The Past Through Tomorrow

We’ve been enjoying practically every release on the Brooklyn label Neither/Nor records. Here today is Oblio (n/n 011), credited to label owner and percussionist Carlo Costa, and I think it might be his first solo item for the label (although he has appeared as band leader more than once). On it, Costa appears to be playing a lot more than just a drum kit, and the notes speak darkly of “an assortment of instruments and objects”, and the more you listen the more you can hear him applying bowing, rubbing and other techniques to gently extract multiple sounds from these objects. What emerges (from Part I) is mysterious howls and squeals, in among ominous footpads from the bass drum and tense rattling from numerous shakers, while tiny xylophones and bowls pick out minimalist melodies. Utterly compelling voyage-into-the-unknown music, a suitable alternative soundtrack for Apocalypse Now’s endless journey upriver. As an earnest of Costa’s skills as a musician, let’s point out that everything was recorded live, no overdubs, in one take and no edits – giving the listener some 37 minutes of genuine “this is this” honesty in music, to use the phrase that Keiji Haino used to print on his album covers.

Costa writes that he has been doing occasional solo sets for the last five years or so, and that he finds the work to be “the most challenging and rewarding playing I have done”. Indeed the sheer effort and craft, and physical exertion, is in evidence on this fine record – but not in a manner that imposes itself on the listener like a lead weight or elephant sitting on your chest…I mean you can’t ignore the very physicality of Christian Vander when he’s locked into a solid 20-minute episode of tubsterising, but you also have to swallow a lot of bombast and ego, neither of which are exhibited by Carlo Costa’s poised stance, his quiet but determined energies. Then you’ve got your Chris Cutler who pushed the drum kit into a pretty far-out zone with his preparations, but sometimes might have overdone it with the metallic debris and objects which rattled like a 20-piece Royal Derby tea set. Costa appears to have found the sweet spot where less is more, where restraint exudes a smouldering force as powerful as any volcano.

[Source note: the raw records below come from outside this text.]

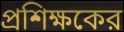
প্রশিক্ষকের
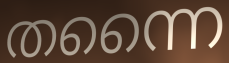
തന്നൈ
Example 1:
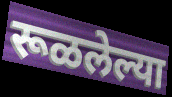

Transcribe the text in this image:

रूळलेल्या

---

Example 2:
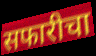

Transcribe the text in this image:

सफारीचा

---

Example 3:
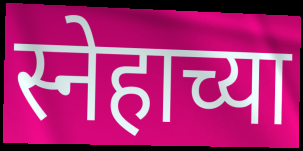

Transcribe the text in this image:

स्नेहाच्या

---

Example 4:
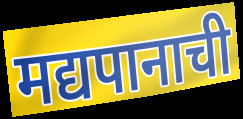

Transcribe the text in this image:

मद्यपानाची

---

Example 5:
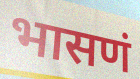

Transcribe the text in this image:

भासणं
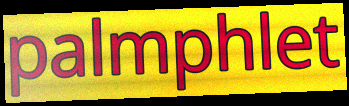
palmphlet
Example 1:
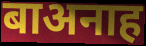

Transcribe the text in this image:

बाअनाह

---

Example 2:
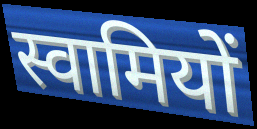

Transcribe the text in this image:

स्वामियों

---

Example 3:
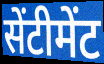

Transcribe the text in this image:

सेंटीमेंट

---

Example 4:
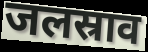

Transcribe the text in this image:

जलस्राव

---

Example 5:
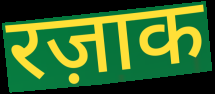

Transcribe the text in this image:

रज़ाक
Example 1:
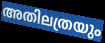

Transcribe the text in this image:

അതിലത്രയും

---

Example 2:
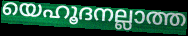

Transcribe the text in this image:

യെഹൂദനല്ലാത്ത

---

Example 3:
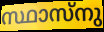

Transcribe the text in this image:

സ്ഥാസ്നു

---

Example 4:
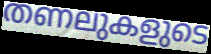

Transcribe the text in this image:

തണലുകളുടെ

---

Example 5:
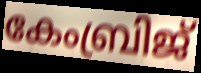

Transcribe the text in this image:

കേംബ്രിജ്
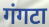
गंगटा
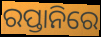
ରପ୍ତାନିରେ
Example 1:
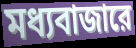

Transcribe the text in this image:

মধ্যবাজারে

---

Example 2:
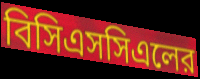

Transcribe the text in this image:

বিসিএসসিএলের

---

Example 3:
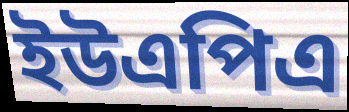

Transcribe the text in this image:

ইউএপিএ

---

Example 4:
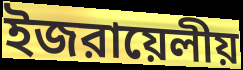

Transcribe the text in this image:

ইজরায়েলীয়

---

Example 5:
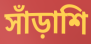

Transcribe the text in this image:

সাঁড়াশি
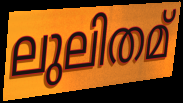
ലുലിതമ്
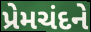
પ્રેમચંદને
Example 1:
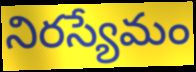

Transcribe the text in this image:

నిరస్యేమం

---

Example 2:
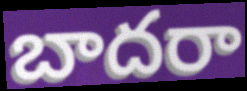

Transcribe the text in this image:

బాదరా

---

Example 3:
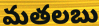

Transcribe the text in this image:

మతలబు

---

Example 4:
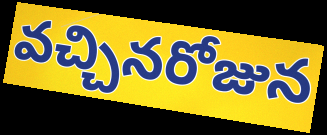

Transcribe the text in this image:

వచ్చినరోజున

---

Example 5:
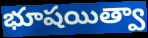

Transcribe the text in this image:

భూషయిత్వా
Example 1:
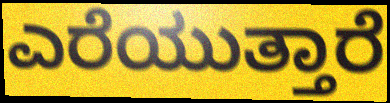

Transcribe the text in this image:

ಎರೆಯುತ್ತಾರೆ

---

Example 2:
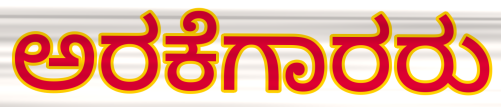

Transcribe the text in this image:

ಅರಕೆಗಾರರು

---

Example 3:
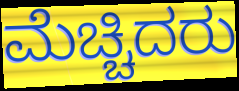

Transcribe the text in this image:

ಮೆಚ್ಚಿದರು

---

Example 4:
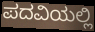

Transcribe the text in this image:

ಪದವಿಯಲ್ಲಿ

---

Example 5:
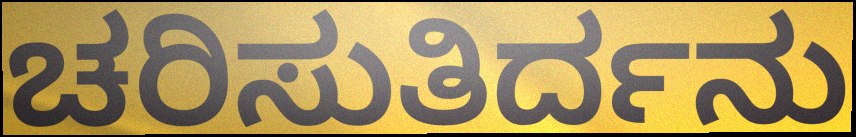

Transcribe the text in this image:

ಚರಿಸುತಿರ್ದನು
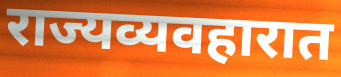
राज्यव्यवहारात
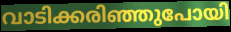
വാടിക്കരിഞ്ഞുപോയി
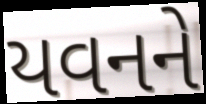
યવનને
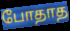
போதாத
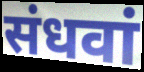
संधवां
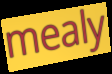
mealy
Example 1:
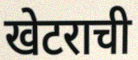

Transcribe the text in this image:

खेटराची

It remains to mention the “oblivion” theme of this album. Costa speaks of “memory and its place in music”, reflects on the concept of oblivion and what he calls “the abyss” of the past, and prints historical photographs of ancient civilisations in ruins on the covers. He doesn’t dwell on this fascinating topic, but to me it indicates that he may have developed an integrated view of art and life, one where the “casual gestures of daily life” fit into a larger continuum, and he understands how this is analogous to the creation of improvised music. From 9th November 2018.